Dialect 2 News
News from Naples
For several years now, Dialect has involved hundreds of adolescents of the Neapolitan metropolitan area in training processes and the application of capacity building to the world of sport. The first edition of the project worked to identify, and then combat through Football3, the forms of discrimination, exclusion, and violence present or potentially present in the world of football. In this second edition (Dialect2) what we are trying to do is to connect these issues, and the possible inclusive solutions we have identified, with another theme that fuels practices of discrimination and exclusion in the world of youth: the use of social media and new technologies.

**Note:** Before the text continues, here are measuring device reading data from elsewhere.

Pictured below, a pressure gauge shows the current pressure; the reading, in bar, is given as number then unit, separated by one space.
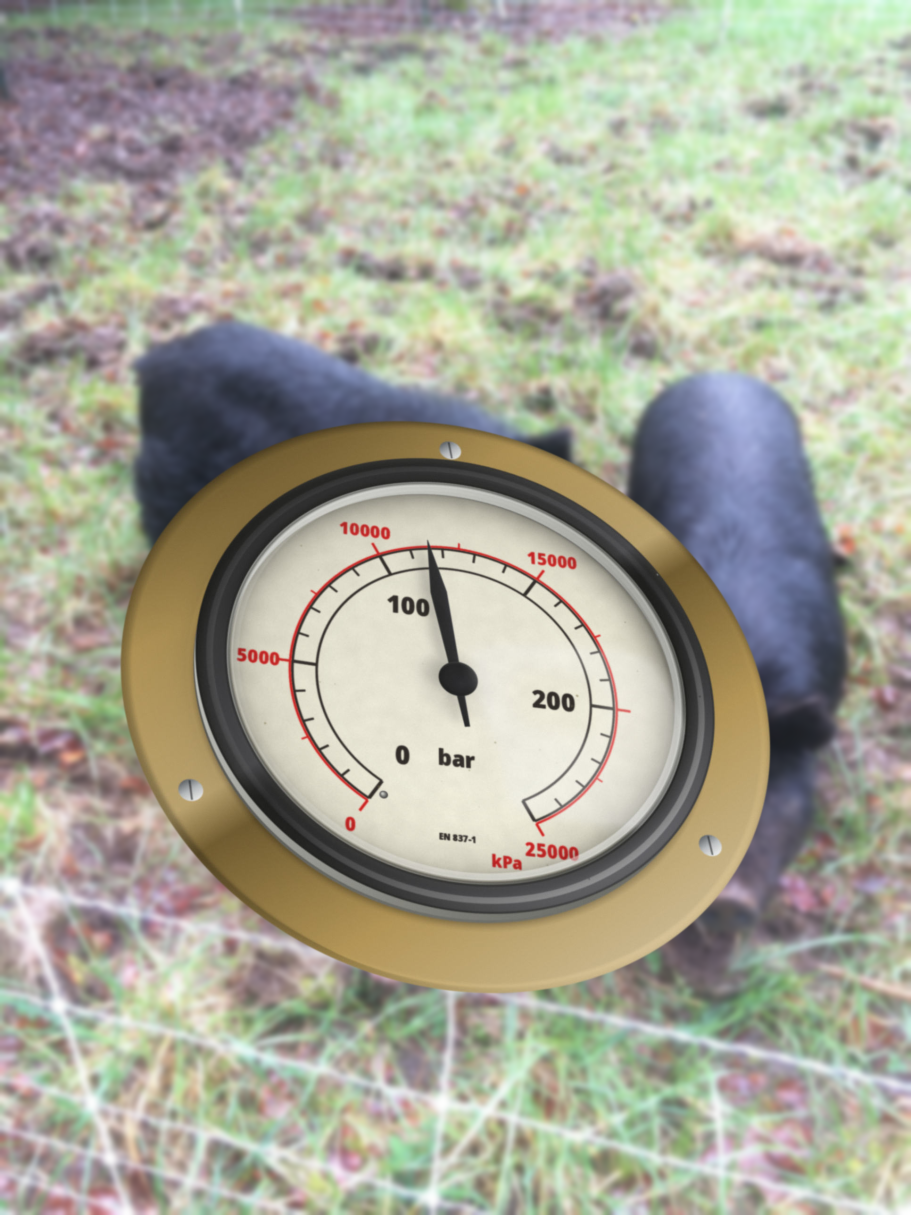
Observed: 115 bar
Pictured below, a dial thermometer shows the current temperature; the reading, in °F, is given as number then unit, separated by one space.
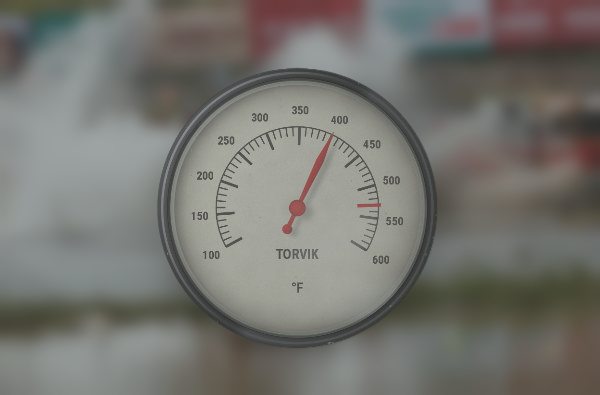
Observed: 400 °F
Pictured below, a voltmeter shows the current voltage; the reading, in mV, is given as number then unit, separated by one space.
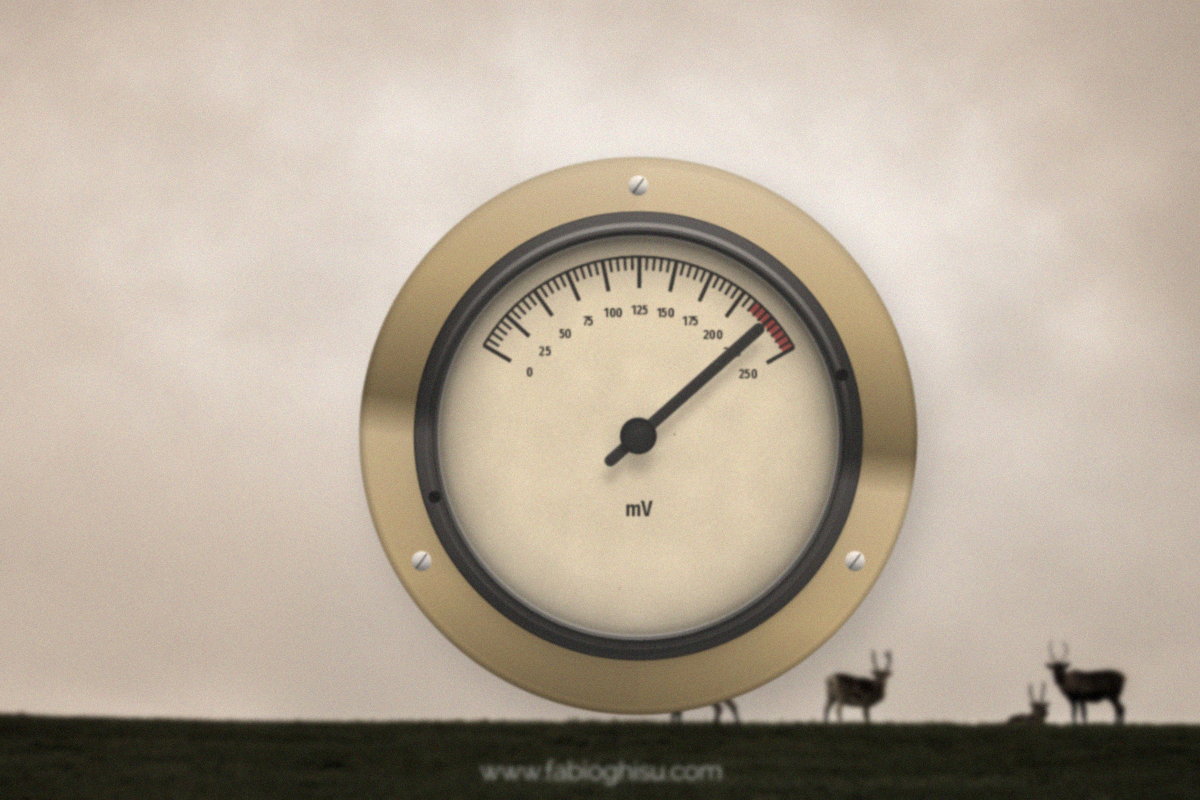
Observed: 225 mV
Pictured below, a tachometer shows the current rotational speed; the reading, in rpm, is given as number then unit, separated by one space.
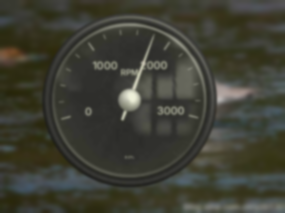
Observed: 1800 rpm
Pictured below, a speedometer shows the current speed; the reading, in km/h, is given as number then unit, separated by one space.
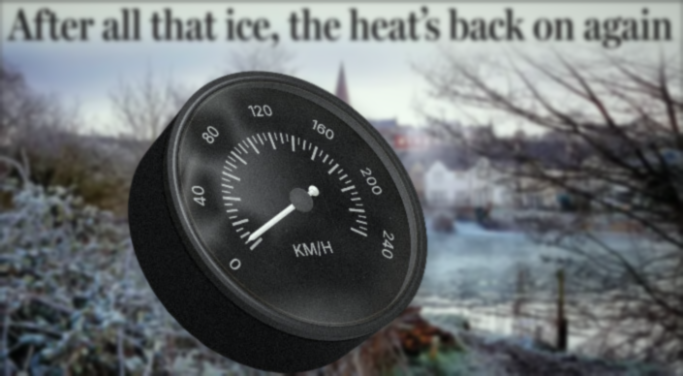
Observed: 5 km/h
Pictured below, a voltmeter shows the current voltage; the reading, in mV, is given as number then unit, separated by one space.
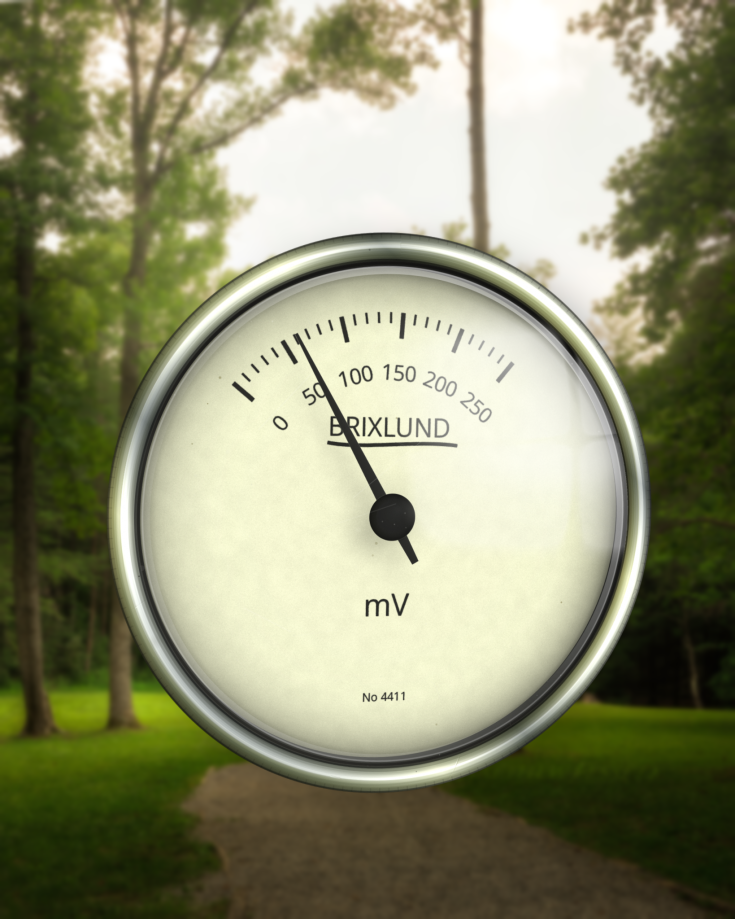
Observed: 60 mV
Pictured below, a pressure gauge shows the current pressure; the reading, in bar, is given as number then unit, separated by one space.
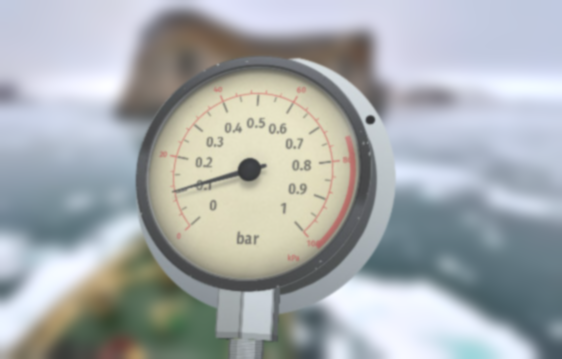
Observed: 0.1 bar
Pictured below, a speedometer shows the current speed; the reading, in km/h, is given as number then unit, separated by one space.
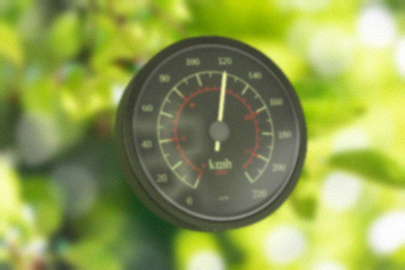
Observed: 120 km/h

“Violence” is not a word that should go together with others such as “sport” and “technology”, but in a historical phase in which young people find it difficult to embark on pathways alongside adults who can follow and guide them, this is happening more and more often. Over the past six months as ActionAid staff in Naples we accompanied a group of young community mediators (who had been players in the first edition of Dialect) to Oslo, to conclude a training course they had already started online and which had lasted several months. Once back here in Naples, we worked to share the tools that the boys and girls had learned with the even younger inhabitants of the Bagnoli neighbourhood, and we reunited the Dialect and Dialect2 paths through the moment that most pleases and gives joy to all: the Football3 tournaments.
Dialect2 will still be running, and we have a lot of work to do. We can’t wait to start using the ball and the smartphone (and other technological tools we are working on) together, to show once again that football is everyone’s and for everyone, and that we must work to ensure that everything, even the most beautiful and socialising things like sport and technology, are not if misused and in the wrong hands. See you soon on the fields and on these screens.